I paid a servicer $95 a month to fully service the loan, including reaching out to the borrower–more on this below.  I also would quickly begin spending money on legal fees.  Unfortunately, you have to immediately initiate the foreclosure process when you buy a second mortgage.  Why?  I need to be the first to begin a foreclosure or I will risk getting wiped out by a first mortgage if it initiates default first.

When you buy a non performing mortgage that was originally made for owner-occupied houses, RESPA is in effect.  I hired a third party licensed servicer to handle ALL communications with the borrower.  Well, assuming they could reach the borrower.  She wouldn’t answer the phone.  We had a door knocker sent in an effort to get her to return the servicer’s call.  No answer.  I didn’t want the house back but would take it if I had no other option.  The servicer sent letters.  They never got through to her.

Unfortunately, we were never able to make contact with the owner.  The foreclosure sale took place in March 2020 and was among the last sales prior to the COVID foreclosure moratoriums went into effect.  Why did it take 2.5 years?  Each state handles foreclosures differently.  In Pennsylvania, it was a sheriff or constable that had to provide service to the borrower.  Turns out they’re not keen on foreclosing on the people in their community.  It took forever and a day to complete service, then it took forever and a day (March 2019) to get judgment entered against the owner.  The sale was originally scheduled for August 2019 and was delayed until March 2020.  

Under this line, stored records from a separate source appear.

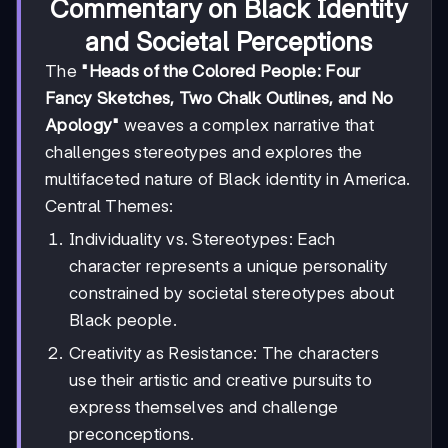
Commentary on Black Identity
and Societal Perceptions
The
"Heads of the Colored People: Four
Fancy Sketches, Two Chalk Outlines, and No
Apology"
weaves a complex narrative that
challenges stereotypes and explores the
multifaceted nature of Black identity in America.
Central Themes:
Individuality vs. Stereotypes: Each
character represents a unique personality
constrained by societal stereotypes about
Black people.
Creativity as Resistance: The characters
use their artistic and creative pursuits to
express themselves and challenge
preconceptions.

But I got paid to wait.  My downside was protected by my cost basis but my upside was only restrained by the payoff amount on the loan.  In other words because of late fees, arrearages and accruing interest, the borrower owed $83,000 on the second mortgage.  Should the value of the house rise 25%, my 401K plan would have captured all of this upside.

Following the foreclosure, we hired a locksmith and entered the house.  It was vacant.  It was in good condition.  There were some paint cans and it looked like the previous owner was trying to renovate the house.  This was consistent with the photo attached to this article that I realtor took when I was diligencing the collateral back in 2017.  It looked like the owner was renovating the property back then.  I don’t and didn’t like the feeling of being associated with someone’s failure like this but that’s what happened.  We spent $2,400 paying the town back the borrower’s unpaid utility bills and a couple thousand on paint and carpet.

I hired a local realtor who rented the house last August for $1,850 a month rent.  Given our cost basis of $19,000 our payback period was roughly 14 months as we are also paying property insurance.  I reached out to the tenant this past weekend and they intend to renew the lease for another year.  I’m still trying to work something out with the lender on the first mortgage.  Zillow now pegs the value of the house at $309K.